Thank you, Ian.


The art of Journalism is more than just writing words on a page. It’s necessary sunshine on the public process. It’s the alchemy of spinning the straw of breathtakingly dull yet important policy debates into the gold of easily understandable explanations. It’s asking questions that are as necessary as they are uncomfortable. All of this, by the way, done on a deadline. 

That’s garden-variety journalism. Now, for small-town papers, imagine doing all that, really, all by yourself. 

It’s a big job, sniffing out stories, cultivating them, talking to the people that need to have their stories heard, and doing it in a way that actually compels the reader to come back again, week after week after week. If you’ve been paying attention, you’ve seen Ian Dunn’s byline on almost every non-submitted story in these pages these last 12-plus years.

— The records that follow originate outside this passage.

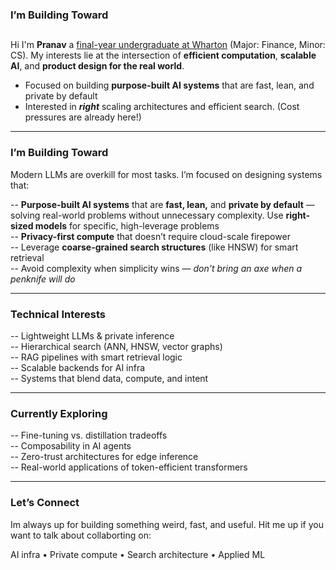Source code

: ### I’m Building Toward
##         
Hi I'm **Pranav** a [final-year undergraduate at Wharton](https://linkedin.com/in/pranavguhathakurta)  (Major: Finance, Minor: CS). My interests lie at the intersection of **efficient computation**, **scalable AI**, and **product design for the real world**.

+ Focused on building **purpose-built AI systems** that are fast, lean, and private by default  
+ Interested in ***right*** scaling architectures and efficient search. (Cost pressures are already here!)

---

### I’m Building Toward

Modern LLMs are overkill for most tasks. I’m focused on designing systems that:

-- **Purpose-built AI systems** that are **fast, lean,** and **private by default** — solving real-world problems without unnecessary complexity. Use **right-sized models** for specific, high-leverage problems  
-- **Privacy-first compute** that doesn’t require cloud-scale firepower  
-- Leverage **coarse-grained search structures** (like HNSW) for smart retrieval  
-- Avoid complexity when simplicity wins — _don't bring an axe when a penknife will do_

---

### Technical Interests

-- Lightweight LLMs & private inference  
-- Hierarchical search (ANN, HNSW, vector graphs)  
-- RAG pipelines with smart retrieval logic  
-- Scalable backends for AI infra  
-- Systems that blend data, compute, and intent

---

### Currently Exploring

-- Fine-tuning vs. distillation tradeoffs  
-- Composability in AI agents  
-- Zero-trust architectures for edge inference  
-- Real-world applications of token-efficient transformers

---
###  Let’s Connect

Im always up for building something weird, fast, and useful. Hit me up if you want to talk about collaborting on: 

AI infra • Private compute • Search architecture • Applied ML




<!--
**pranavgt/pranavgt** is a ✨ _special_ ✨ repository because its `README.md` (this file) appears on your GitHub profile.

Here are some ideas to get you started:

- 🔭 I’m currently working on ...
- 🌱 I’m currently learning ...
- 👯 I’m looking to collaborate on ...
- 🤔 I’m looking for help with ...
- 💬 Ask me about ...
- 📫 How to reach me: ...
- 😄 Pronouns: ...
- ⚡ Fun fact: ...
-->

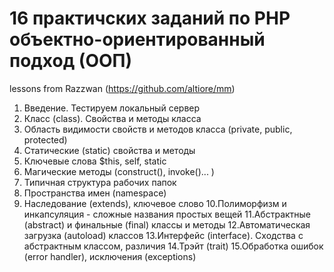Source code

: # 16 практичских заданий по PHP объектно-ориентированный подход (ООП)
lessons from Razzwan (https://github.com/altiore/mm)
1. Введение. Тестируем локальный сервер
2. Класс (class). Свойства и методы класса
3. Область видимости свойств и методов класса (private, public, protected)
4. Статические (static) свойства и методы
5. Ключевые слова $this, self, static
6. Магические методы (construct(), invoke()... )
7. Типичная структура рабочих папок
8. Пространства имен (namespace)
9. Наследование (extends), ключевое слово
10.Полиморфизм и инкапсуляция - сложные названия простых вещей
11.Абстрактные (abstract) и финальные (final) классы и методы
12.Автоматическая загрузка (autoload) классов
13.Интерфейс (interface). Сходства с абстрактным классом, различия
14.Трэйт (trait)
15.Обработка ошибок (error handler), исключения (exceptions)
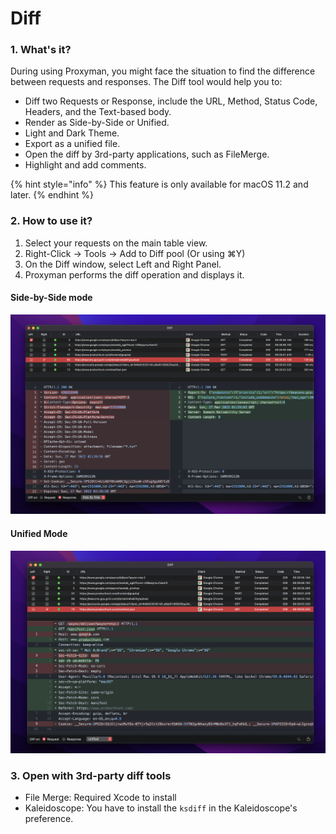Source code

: # Diff

### 1. What's it?

During using Proxyman, you might face the situation to find the difference between requests and responses. The Diff tool would help you to:

* Diff two Requests or Response, include the URL, Method, Status Code, Headers, and the Text-based body.
* Render as Side-by-Side or Unified.
* Light and Dark Theme.
* Export as a unified file.
* Open the diff by 3rd-party applications, such as FileMerge.
* Highlight and add comments.

{% hint style="info" %}
This feature is only available for macOS 11.2 and later.
{% endhint %}

### 2. How to use it?

1. Select your requests on the main table view.
2. Right-Click -> Tools -> Add to Diff pool (Or using ⌘Y)
3. On the Diff window, select Left and Right Panel.
4. Proxyman performs the diff operation and displays it.

#### Side-by-Side mode

![Side By Side Mode](<../.gitbook/assets/Screen Shot 2022-03-27 at 09.30.03.png>)

#### Unified Mode

![Unified Mode](<../.gitbook/assets/Screen Shot 2022-03-27 at 09.31.53.png>)

### 3. Open with 3rd-party diff tools

* File Merge: Required Xcode to install
* Kaleidoscope: You have to install the `ksdiff` in the Kaleidoscope's preference.
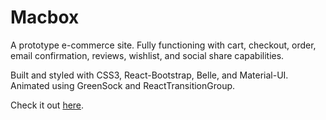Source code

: # Macbox

A prototype e-commerce site. Fully functioning with cart, checkout, order, email confirmation, reviews, wishlist, and social share capabilities.

Built and styled with CSS3, React-Bootstrap, Belle, and Material-UI. Animated using GreenSock and ReactTransitionGroup.

Check it out [here](https://macbox.herokuapp.com/home).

Last week was, apparently, his final run at the Echo before moving on to another storytelling venue and adventure. 

Chances are, you may not have agreed with one of his story angles. Chances are, you may have found a typo once in a blue moon (and let the person without sin cast the first stone on that one). That comes with the territory - you simply can’t write as many bylines as he did without that happening. What’s most important is at the end of the day, (or at least every Wednesday), our odds of knowing what’s going on in our community would be greatly lessened without his efforts over the years. 

News is hard. Telling stories can be difficult. Showing gratitude should be neither. 

Ian, from one (former) journalist to another, thank you.